In good faith, can you respond to Terr_'s comment above then?
1. Who is doing the funding?
2. How are they doing the funding?
3. What message are they spreading, and what proof do you have the message has an effect?
Calling it a conspiracy theory does not mean it is instantly wrong, but it is a correct label - the accusation is hidden (or perhaps not, apparently it's obvious) wealthy foreign funders controlling American society. If that doesn't look like a conspiracy theory (which again, does not mean it's wrong immediately!), then I don't know what you expect.

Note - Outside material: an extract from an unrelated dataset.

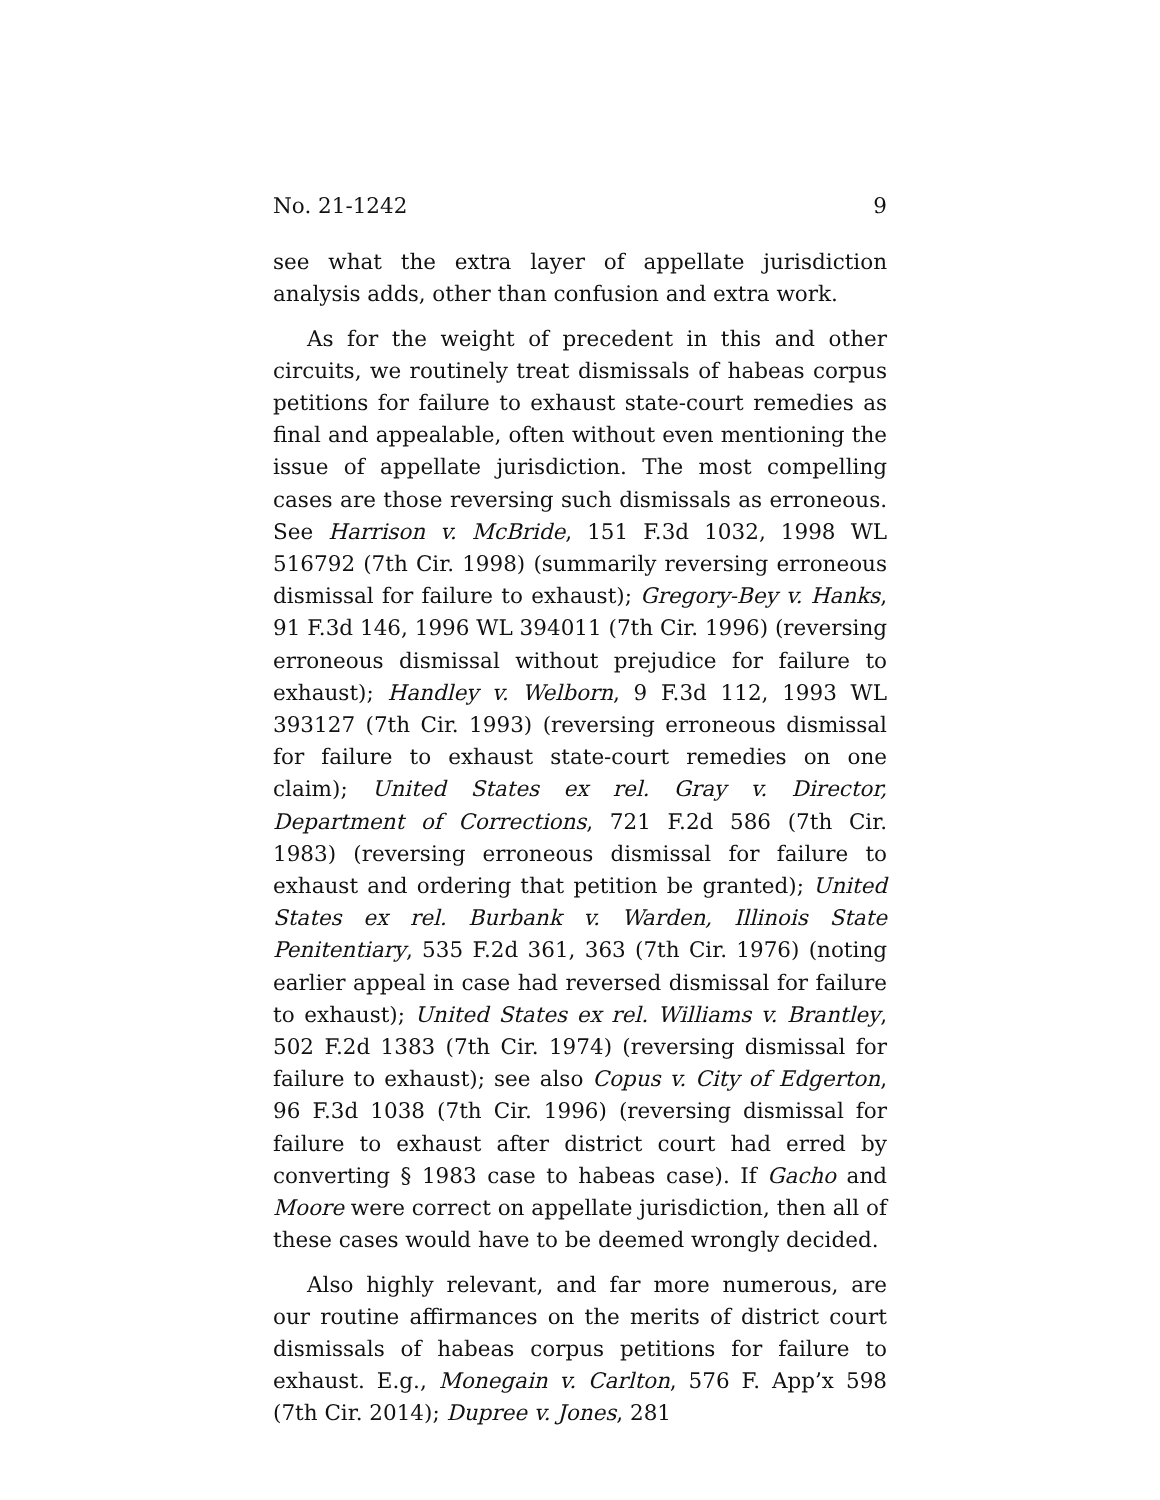No. 21-1242 9
see what the extra layer of appellate jurisdiction analysis adds, other than confusion and extra work.
As for the weight of precedent in this and other circuits, we routinely treat dismissals of habeas corpus petitions for failure to exhaust state-court remedies as final and appealable, often without even mentioning the issue of appellate jurisdiction. The most compelling cases are those reversing such dismissals as erroneous. See Harrison v. McBride, 151 F.3d 1032, 1998 WL 516792 (7th Cir. 1998) (summarily reversing erroneous dismissal for failure to exhaust); Gregory-Bey v. Hanks, 91 F.3d 146, 1996 WL 394011 (7th Cir. 1996) (reversing erroneous dismissal without prejudice for failure to exhaust); Handley v. Welborn, 9 F.3d 112, 1993 WL 393127 (7th Cir. 1993) (reversing erroneous dismissal for failure to exhaust state-court remedies on one claim); United States ex rel. Gray v. Director, Department of Corrections, 721 F.2d 586 (7th Cir. 1983) (reversing erroneous dismissal for failure to exhaust and ordering that petition be granted); United States ex rel. Burbank v. Warden, Illinois State Penitentiary, 535 F.2d 361, 363 (7th Cir. 1976) (noting earlier appeal in case had reversed dismissal for failure to exhaust); United States ex rel. Williams v. Brantley, 502 F.2d 1383 (7th Cir. 1974) (reversing dismissal for failure to exhaust); see also Copus v. City of Edgerton, 96 F.3d 1038 (7th Cir. 1996) (reversing dismissal for failure to exhaust after district court had erred by converting § 1983 case to habeas case). If Gacho and Moore were correct on appellate jurisdiction, then all of these cases would have to be deemed wrongly decided.
Also highly relevant, and far more numerous, are our routine affirmances on the merits of district court dismissals of habeas corpus petitions for failure to exhaust. E.g., Monegain v. Carlton, 576 F. App’x 598 (7th Cir. 2014); Dupree v. Jones, 281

Yuri Besmenov. I think he was being truthful in his descriptions all those years back, seems like it came to fruition quite nicely. I would have loved to have seen more interviews with him, say, each decade, and see how the climate at the time was filtered through his lense.
> By offering its education institutions large grants if they agree to hire the right ideologists.
Are you referring to the "Thousand Currents" program? Now referred to as United Front Work Program?
This is some next-level orientalism right here. On the assumption you're talking about China or Russia—neither regime is even close to "ancient". Neither has any meaningful organizational continuity going back further than their 20th-century revolutions.
I think he's thinking something else. Ancient enemies planning things that we can't even comprehend in a human lifespan. So some sort of conspiracy involving aliens, demons, Cthulhu, or something else.
Well if you look at China, being that you can change the policy but not the party, they plan for 50 years in the future. Where as the democratic nations can be hamstrung planning for 4 years at a time, with 2 years spent planning how to win the next election.
The USA is just lucky it has a deep state or special interest groups that continues pushing things ahead regardless of who is in in power. Sadly its mostly driven by corporate greed, it just happens to align with furthering US state power. You can see things like the Qatar-Turkey pipeline and Iraq war breaks out of the 4 year cycle cos they are good money makers.
> Well if you look at China, being that you can change the policy but not the party, they plan for 50 years in the future.
This is the theory behind authoritarian regimes, but it doesn't actually play out that way. There's too much internal politicking in order to keep power concentrated, so you end up with a state that on paper should be able to execute faster and more coherently than a democratic state, but in practice is so hobbled by the internal conflicts and power games that it doesn't actually have all that much extra energy to solve real problems. An authoritarian regime's primary concern is maintaining its authority, everything else is secondary.
China grew rapidly as it industrialized not because of any strength in the communist regime, but because that's what happens when you have a lot of babies who suddenly stop dying—your working-age population explodes and your economy booms. Then China established the one child policy to try to cap the growth and prevent famine, took too long to repeal it and failed just to change the culture back toward large families, so now they're facing demographic collapse. Some 50-year plan that turned out to be.